◆ TASK ITEM:
Print the entries that appear below, exactly as written and without their pictures.

◆ TASK DATA:
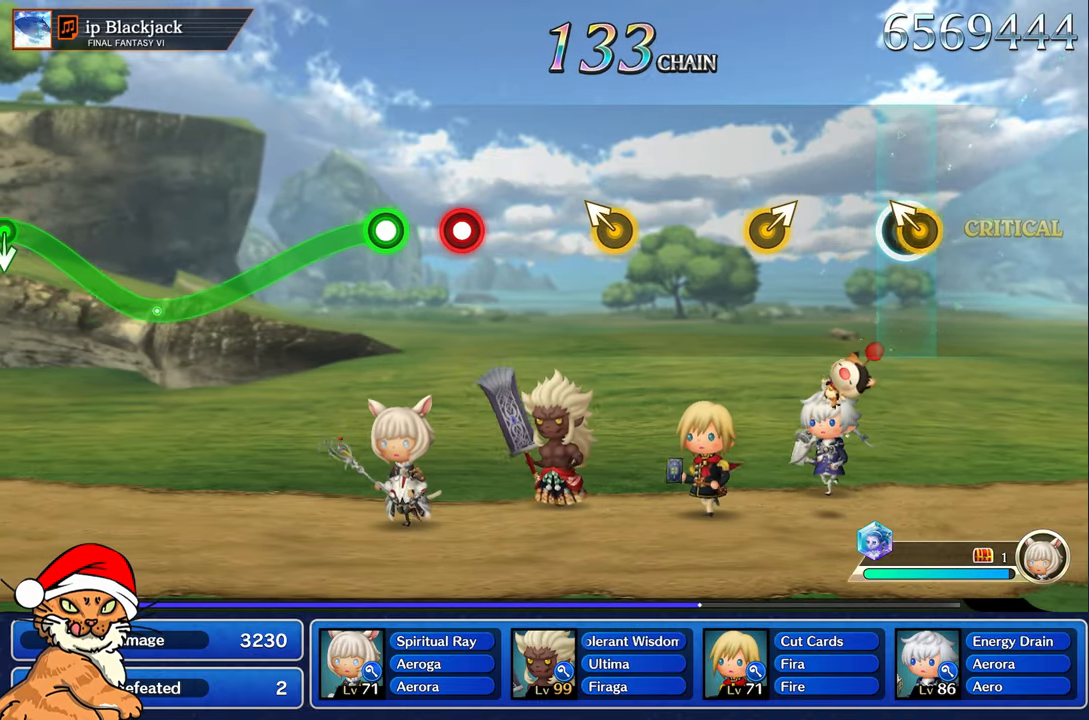
{"dt_ms": 500, "buttons": [], "left_stick": "right", "right_stick": "center", "events": [[150, "left_stick", "center"], [383, "left_stick", "right"]]}
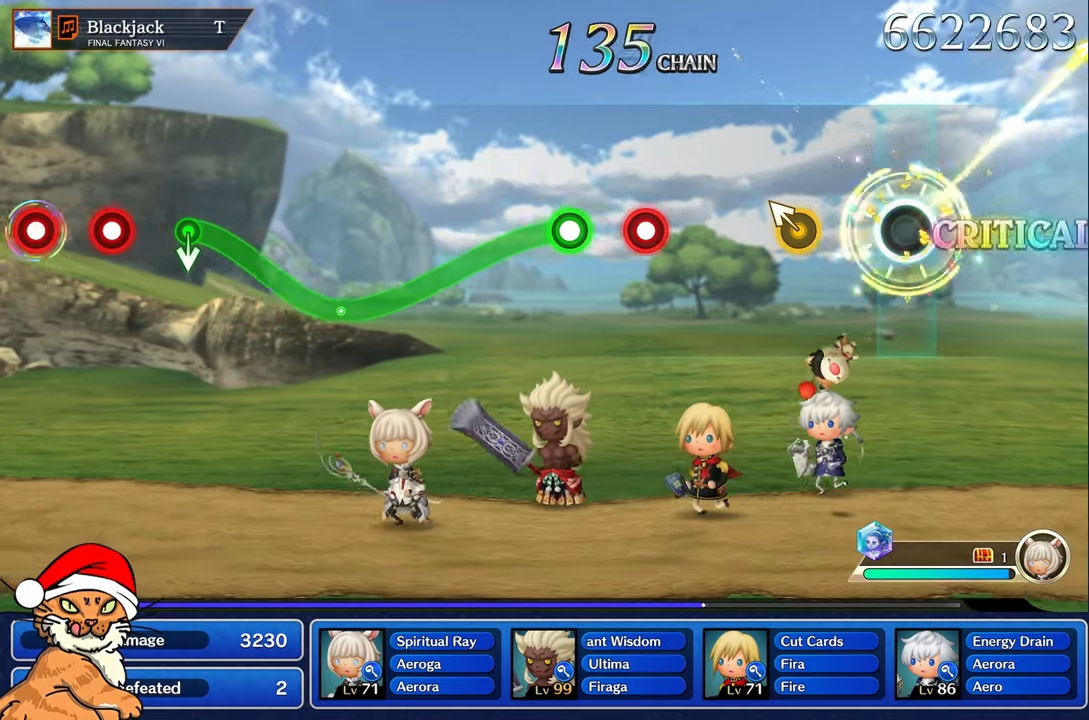
{"dt_ms": 500, "buttons": [], "left_stick": "center", "right_stick": "center", "events": [[50, "left_stick", "center"], [317, "left_stick", "left"], [433, "left_stick", "center"]]}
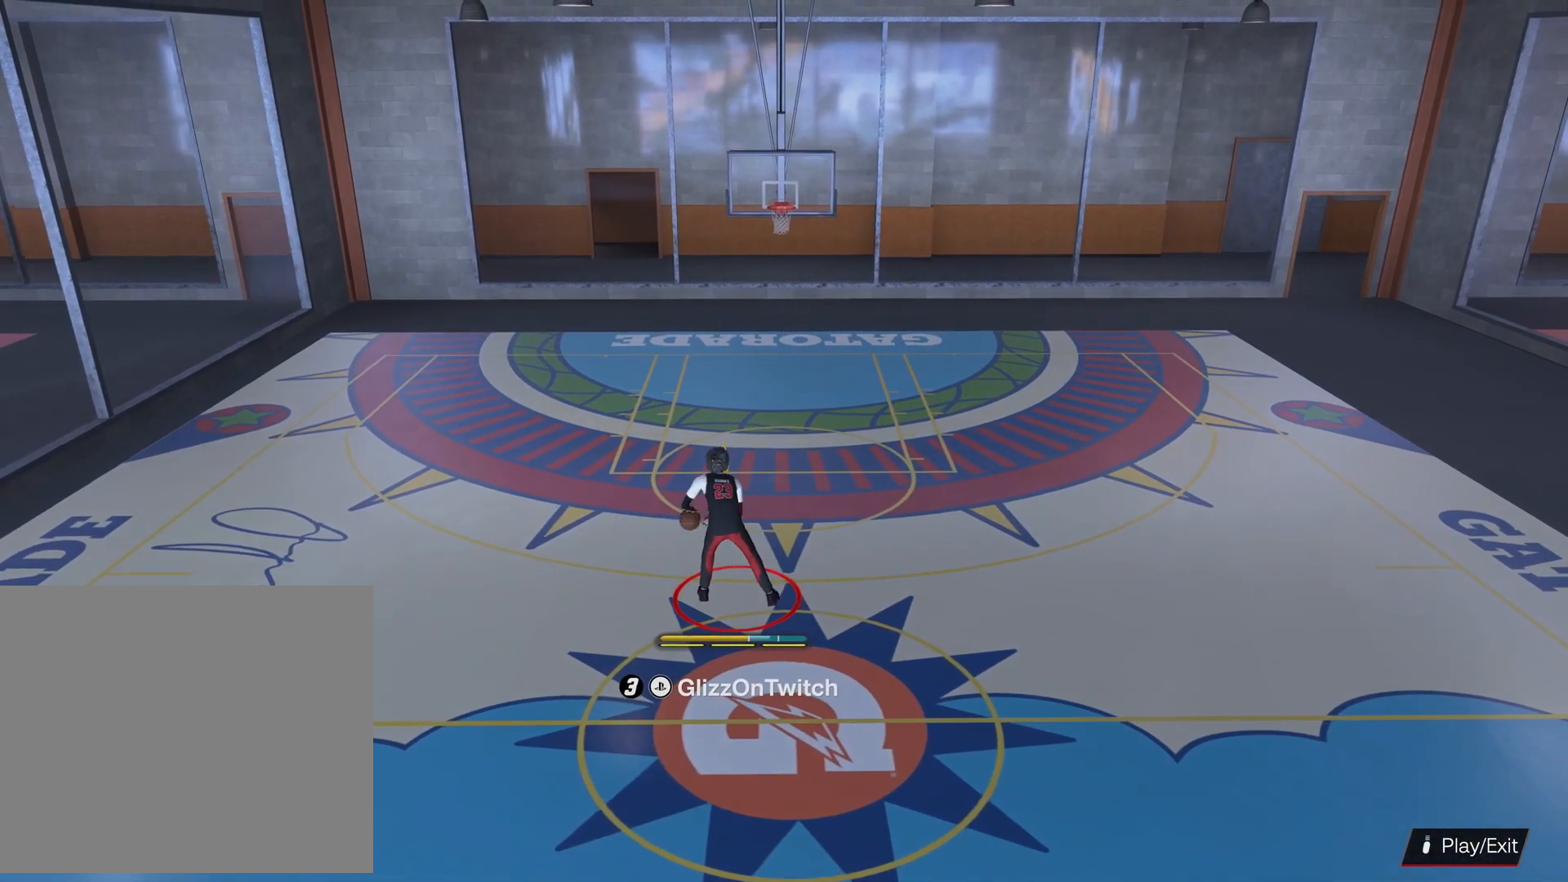
Gameplay with a controller (PlayStation layout); each line is a JSON object with the inputs held at the frame after it. "events" lists button and stick changes between this image and that frame as [ms after this image, input, new state], when the widget could be followed in between.
{"buttons": [], "left_stick": "center", "right_stick": "center", "events": [[100, "left_stick", "down"], [267, "left_stick", "center"], [300, "R2", "up"]]}
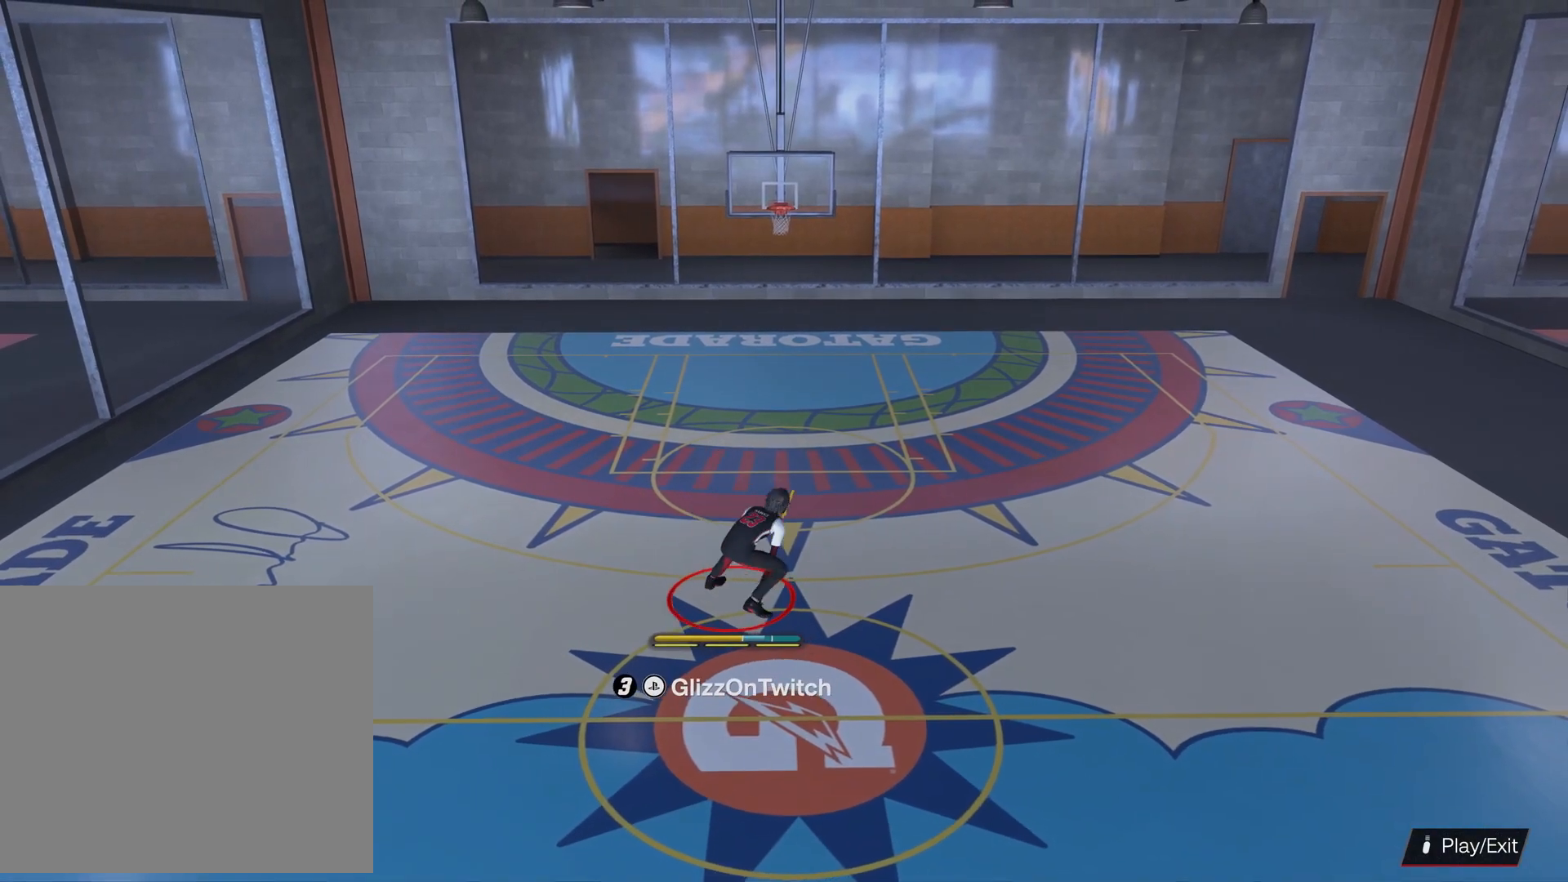
{"buttons": ["R2"], "left_stick": "up-right", "right_stick": "center", "events": [[67, "right_stick", "left"], [167, "right_stick", "center"], [300, "R2", "down"], [300, "right_stick", "right"], [400, "right_stick", "center"], [433, "left_stick", "up-right"]]}
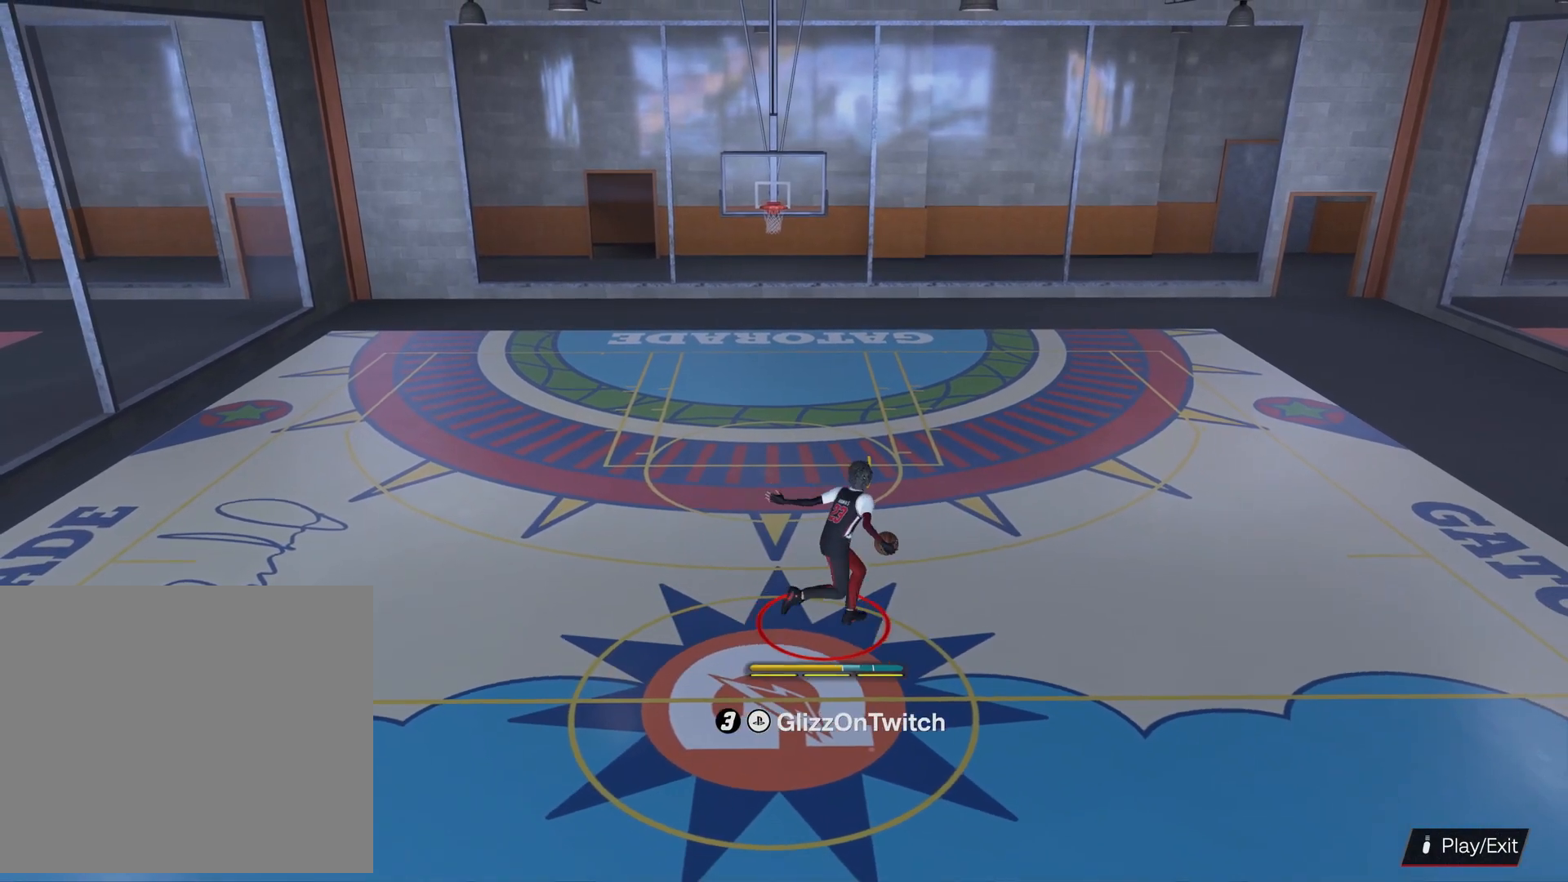
{"buttons": ["R2"], "left_stick": "center", "right_stick": "center", "events": [[67, "left_stick", "center"], [67, "right_stick", "down-left"], [133, "right_stick", "center"], [300, "right_stick", "down"], [400, "right_stick", "center"]]}
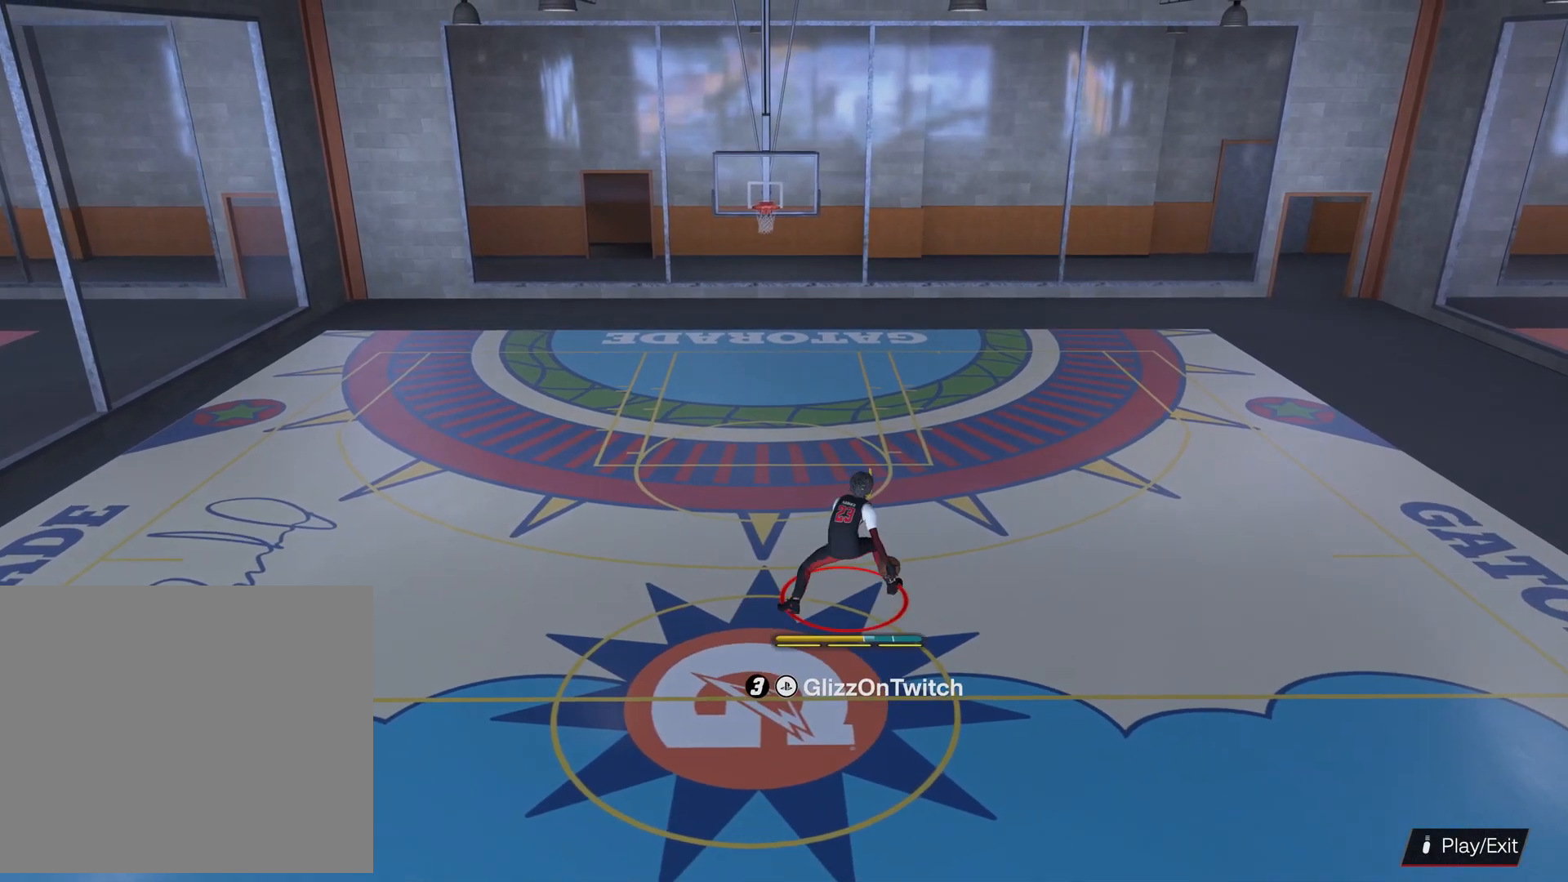
{"buttons": ["R2"], "left_stick": "center", "right_stick": "center", "events": [[33, "left_stick", "down"], [367, "left_stick", "center"]]}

◆ TASK ANSWER:
{"dt_ms": 500, "buttons": [], "left_stick": "right", "right_stick": "center", "events": [[150, "left_stick", "center"], [383, "left_stick", "right"]]}
{"dt_ms": 500, "buttons": [], "left_stick": "center", "right_stick": "center", "events": [[50, "left_stick", "center"], [317, "left_stick", "left"], [433, "left_stick", "center"]]}
Gameplay with a controller (PlayStation layout); each line is a JSON object with the inputs held at the frame after it. "events" lists button and stick changes between this image and that frame as [ms after this image, input, new state], when the widget could be followed in between.
{"buttons": [], "left_stick": "center", "right_stick": "center", "events": [[100, "left_stick", "down"], [267, "left_stick", "center"], [300, "R2", "up"]]}
{"buttons": ["R2"], "left_stick": "up-right", "right_stick": "center", "events": [[67, "right_stick", "left"], [167, "right_stick", "center"], [300, "R2", "down"], [300, "right_stick", "right"], [400, "right_stick", "center"], [433, "left_stick", "up-right"]]}
{"buttons": ["R2"], "left_stick": "center", "right_stick": "center", "events": [[67, "left_stick", "center"], [67, "right_stick", "down-left"], [133, "right_stick", "center"], [300, "right_stick", "down"], [400, "right_stick", "center"]]}
{"buttons": ["R2"], "left_stick": "center", "right_stick": "center", "events": [[33, "left_stick", "down"], [367, "left_stick", "center"]]}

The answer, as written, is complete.